Die Forderung nach einer globalen Besteuerung der Superreichen hat im Sommer Rückenwind bekommen.
Die Boulevard-Presse war sich diesen Sommer einig: In Saus und Braus würden hierzulande Geflüchtete leben. Der Fall einer syrischen Großfamilie in Wien, die 4.600 Euro Mindestsicherung bezieht, sorgte wochenlang für Diskussionen. Dass die neun Familienmitglieder mit diesem Geld noch immer unter der Armutsgrenze stecken, wurde kaum erwähnt.

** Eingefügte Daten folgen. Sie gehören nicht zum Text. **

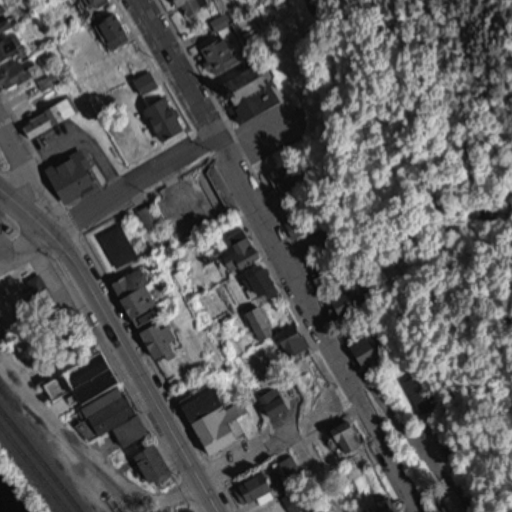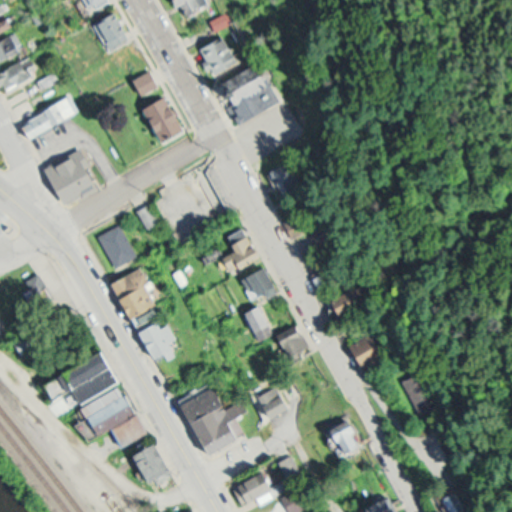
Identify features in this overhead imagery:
building: (96, 2)
building: (195, 5)
building: (5, 20)
building: (115, 30)
building: (10, 47)
building: (221, 55)
building: (17, 74)
building: (145, 77)
building: (152, 82)
building: (256, 101)
building: (51, 116)
building: (168, 121)
building: (72, 169)
building: (72, 174)
building: (285, 179)
road: (24, 184)
road: (109, 195)
road: (24, 208)
building: (151, 216)
building: (2, 224)
building: (295, 226)
building: (117, 243)
building: (119, 246)
building: (245, 251)
road: (285, 257)
building: (326, 279)
building: (264, 284)
building: (40, 297)
building: (142, 298)
building: (264, 322)
building: (163, 339)
building: (297, 341)
road: (133, 370)
building: (426, 391)
building: (111, 400)
building: (276, 400)
building: (216, 419)
building: (351, 436)
railway: (70, 446)
building: (456, 447)
railway: (41, 459)
building: (158, 464)
railway: (35, 467)
road: (222, 468)
building: (295, 470)
road: (315, 472)
building: (258, 489)
building: (296, 500)
building: (459, 503)
building: (481, 506)
building: (385, 507)
building: (196, 510)
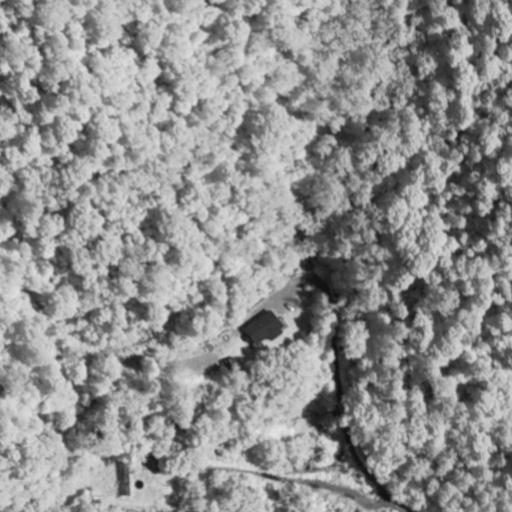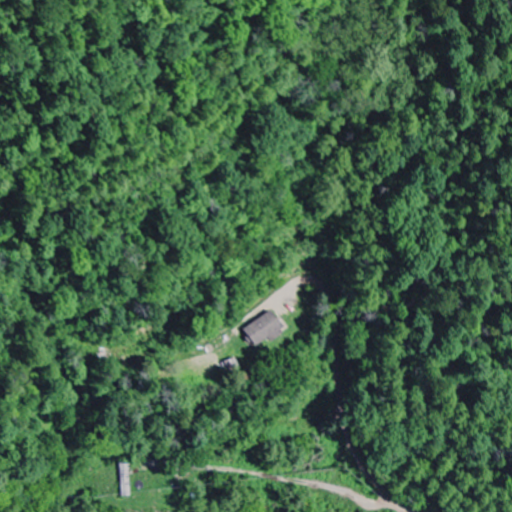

Während die rechte Seite die Aufregung bestens für sich zu nutzen weiß, bezeichnete Sozialminister Johannes Rauch das Ganze als „schäbige Debatte“. Zu Recht.
Statt eine Neiddebatte nach unten zu führen, sollten wir viel mehr die wachsende Kluft zwischen Arm und Reich aufs Tapet bringen. Seit 2014 hat sich das Vermögen der Superreichen exponentiell vermehrt, zeitgleich ist ihre effektive Steuerlast auf einen historischen Tiefpunkt gesunken. Heute zahlt das reichste ein Prozent der Weltbevölkerung weniger Steuern als jemals zuvor. Davon geht ein aktueller Bericht der internationalen Entwicklungsorganisation Oxfam aus. Ihr Fazit: Je mehr Vermögen, desto weniger Steuern.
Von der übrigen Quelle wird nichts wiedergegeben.